O segundo bloqueio estrutural está na forma como se escolhem os dirigentes da administração pública. O problema não é novo, mas mantém-se central. A administração portuguesa sofre de uma inadequada seleção dos seus líderes intermédios e superiores.

A nomeação para cargos de direção é frequentemente entendida como recompensa por antiguidade, quando não mesmo como um prémio por lealdade partidária, em vez de ser um exercício rigo- roso de seleção com base em mérito, competências de gestão e capacidade de liderança.
O problema não é apenas a falta de “bons perfis”. É a ausência de um sistema coerente que exija, avalie e selecione dirigentes com base em capacidade de gestão. A responsabilidade pela execução das políticas públicas está profundamente dependente de quem dirige os serviços — e, no entanto, raramente se discute seriamente o que se espera de um diretor ou de um gestor público.

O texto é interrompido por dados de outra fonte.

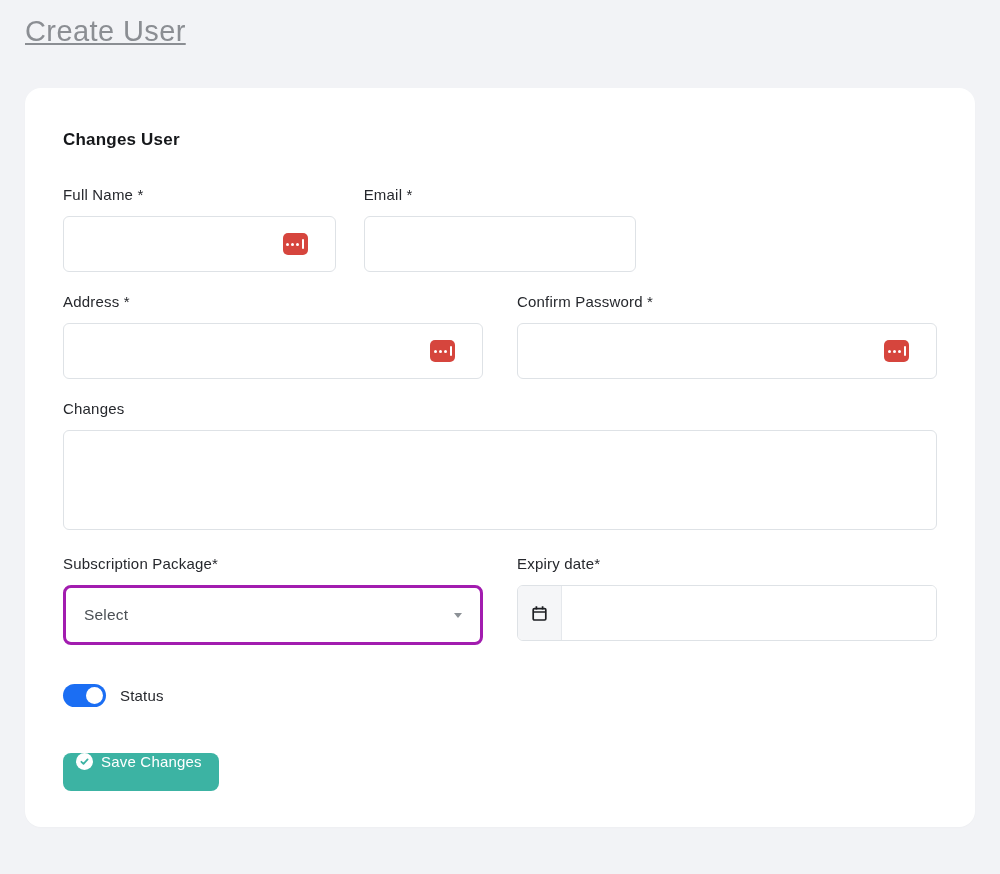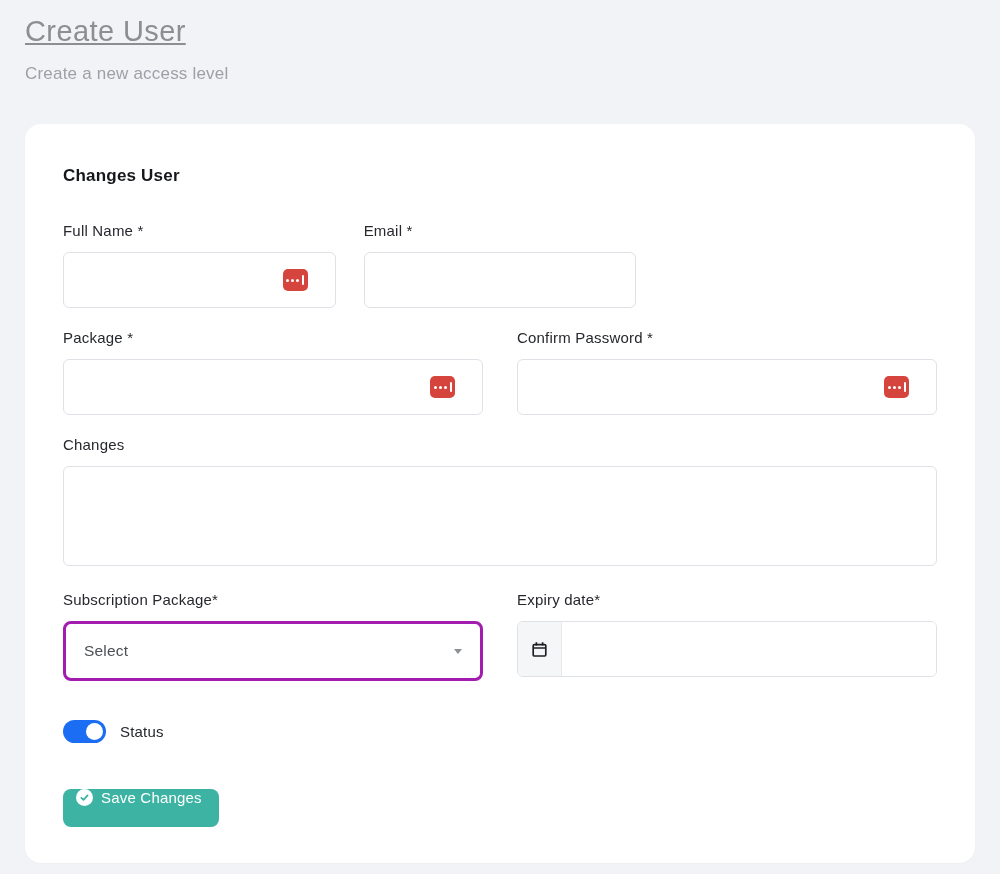--- a/index.html
+++ b/index.html
@@ -209,7 +209,6 @@
 <div class="page">
 
   <h1 class="page-title">Create User</h1>
-  <div class="page-subtitle">Create a new access level</div>
 
   <div class="card">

Por fim, há um problema clássico de desenho das reformas públicas que é muito notório neste programa: a tentação de querer fazer tudo ao mesmo tempo. A reforma do Estado proposta atua em múltiplas camadas – da estrutura do Estado central à prestação de serviços, da digitalização ao orçamento, da contratação pública ao regime de carreiras – e interage com todas as áreas governativas. A ambição transversal, que é meritória do ponto de vista do diagnóstico, torna-se um risco quando não há uma clara hierarquia de prioridades, nem uma sequência exequível de implementação.
A experiência passada mostra que reformas generalistas, com dezenas de medidas em simultâneo, têm baixa probabilidade de sucesso. É preciso fazer escolhas. Reformar implica concentrar recursos políticos e administrativos em poucos objetivos — bem definidos, exigentes e verificáveis.

Reformas que tentam resolver todos os problemas ao mesmo tempo acabam frequentemente por não resolver nenhum. A falta de foco operacional e a ausência de mecanismos fortes de coordenação política e técnica tendem a dispersar os esforços, esgotar os recursos e alimentar o cinismo dos profissionais do setor público. Como já sucedeu no passado, as reformas tendem a ser lançadas em catadupa, sem tempo para consolidar os instrumentos anteriores, sem acompanhamento, e com uma elevada taxa de reversão ou abandono silencioso.
A reforma do Estado será sempre uma promessa difícil. É estruturalmente complexa, politicamente sensível e administrativamente exigente. Precisa de escolhas difíceis. É neste ponto que o realismo deve entrar na equação. Uma reforma verdadeira do Estado não precisa de ser feita toda de uma vez. Precisa de ser credível, sustentável e consistente. Isso implica concentrar esforços em áreas-chave, estabelecer compromissos públicos e mensuráveis, e garantir que os responsáveis políticos acompanham e corrigem os desvios.